De forma geral, essas foram as principais iniciativas presentes no eixo que tratava da agrobiodiversidade. Além disso, a agrobiodiversidade foi inserida em algumas iniciativas de outros eixos do Plano, como ATER, comercialização e sociobiodiversidade.
Existem temas importantes para a agrobiodiversidade que não estão contemplados no Planapo?
Um elemento importante para nós e que sequer foi citado dentre as iniciativas é o debate sobre instrumentos de proteção da agrobiodiversidade. Isso preocupa pois vivemos um cenário de intensa erosão genética dos materiais tradicionais causada por processos de contaminação genética ou pelo desuso das variedades tradicionais que, tem ocorrido massivamente entre os agricultores (principalmente os que acessam o Pronaf) em decorrência da substituição de sementes e raças tradicionais por sementes e raças híbridas ou transgênicas. É urgente que sejam constituídas iniciativas que tratem sobre a proteção da agrobiodiversidade como patrimônio gerido pelos povos camponeses.
Nesse sentido, o que as organizações têm avaliado, de forma geral, é que apesar de ser um Planapo com muitas iniciativas importantes e fundamentais para os povos do campo, das águas e das florestas, muitas delas possuem metas de pouca abrangência e que não conseguem dar resposta às necessidades de avanços que estão sendo pretendidas pelas bases sociais e organizações camponesas e da agroecologia. Isso é reflexo da baixa prioridade e consequente baixo orçamento que tem sido destinado às ações de fortalecimento da agricultura camponesa e agroecologia pelo governo federal, o que tem sido alvo de uma intensa cobrança das organizações.
A CNAPO é o espaço de diálogo governo-sociedade civil. Como você avalia a incorporação e a presença das propostas da sociedade organizada e dos movimentos para ações sobre sementes no Planapo 3?
Tivemos pouca inserção das propostas apresentadas pela sociedade civil no documento inicial proposto pela CIAPO. Nós do MCP havíamos enviado uma série de propostas no campo da agrobiodiversidade, porém poucas foram incorporadas ao Plano, assim como acredito que deve ter ocorrido com as propostas apresentadas pela ANA e demais organizações.
Agora, com a reunião da CNAPO e com a visualização completa do conjunto das propostas, a sociedade pôde apresentar ajustes aos objetivos, eixos, iniciativas, indicadores e metas do Planapo.
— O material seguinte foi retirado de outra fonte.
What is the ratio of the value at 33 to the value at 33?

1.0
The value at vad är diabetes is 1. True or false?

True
Esperamos agora que esse material possa ser analisado pela CIAPO de forma a buscar atender às demandas pautadas pela sociedade civil e inseri-las no Planapo.
Foram diversas questões propostas no tema da agrobiodiversidade. A de maior impacto trata da estrutura organizativa do Planapo. A proposta é que o tema da agrobiodiversidade esteja junto com o tema da sociobiodiversidade, formando um único eixo “Sociobiodiversidade e Agrobiodiversidade”, pois muitas das iniciativas focadas apenas no tema da sociobio cabem perfeitamente no tema da agrobio.
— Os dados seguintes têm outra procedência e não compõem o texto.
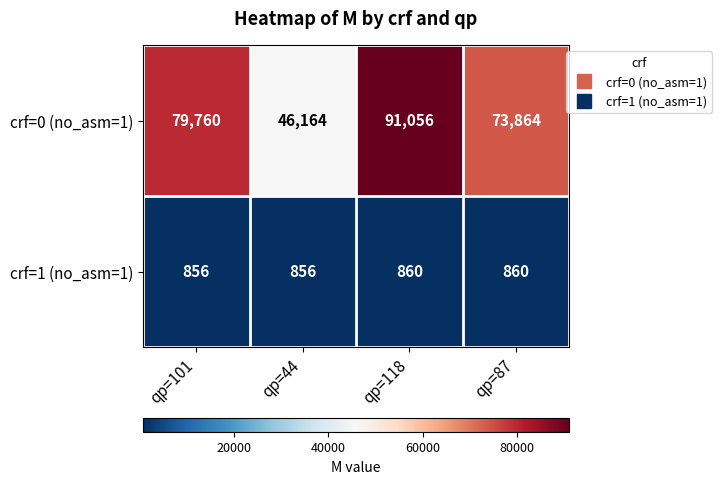

What is the difference between the crf=1 (no_asm=1) values at qp=101 and qp=118?

4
Durante essa primeira reunião foram também analisadas algumas iniciativas de outros eixos que poderiam contemplar a temática da agrobio, por exemplo nos eixos de comercialização e consumo e de construção do conhecimento agroecológico. A intenção é buscar alternativas de acesso a mercados, assim como pensar em avançar com ações de ATER voltadas para a agrobio.
O que mais você gostaria de acrescentar?
De forma geral, precisamos fazer com que o Planapo seja um instrumento de fortalecimento da agroecologia e do campesinato para estruturar processos nas comunidades e fazer com que mais alimentos saudáveis sejam produzidos e sirvam para alimentar o povo brasileiro. Para isso é fundamental que a Secretaria Geral da Presidência tenha um papel ativo na articulação com os demais ministérios no sentido de apresentar a importância das ações da Agroecologia no combate à fome, na promoção da saúde e na questão climática. Entendemos que esse é o caminho para o Planapo ter mais força política na agenda governamental e mais orçamento para suas ações.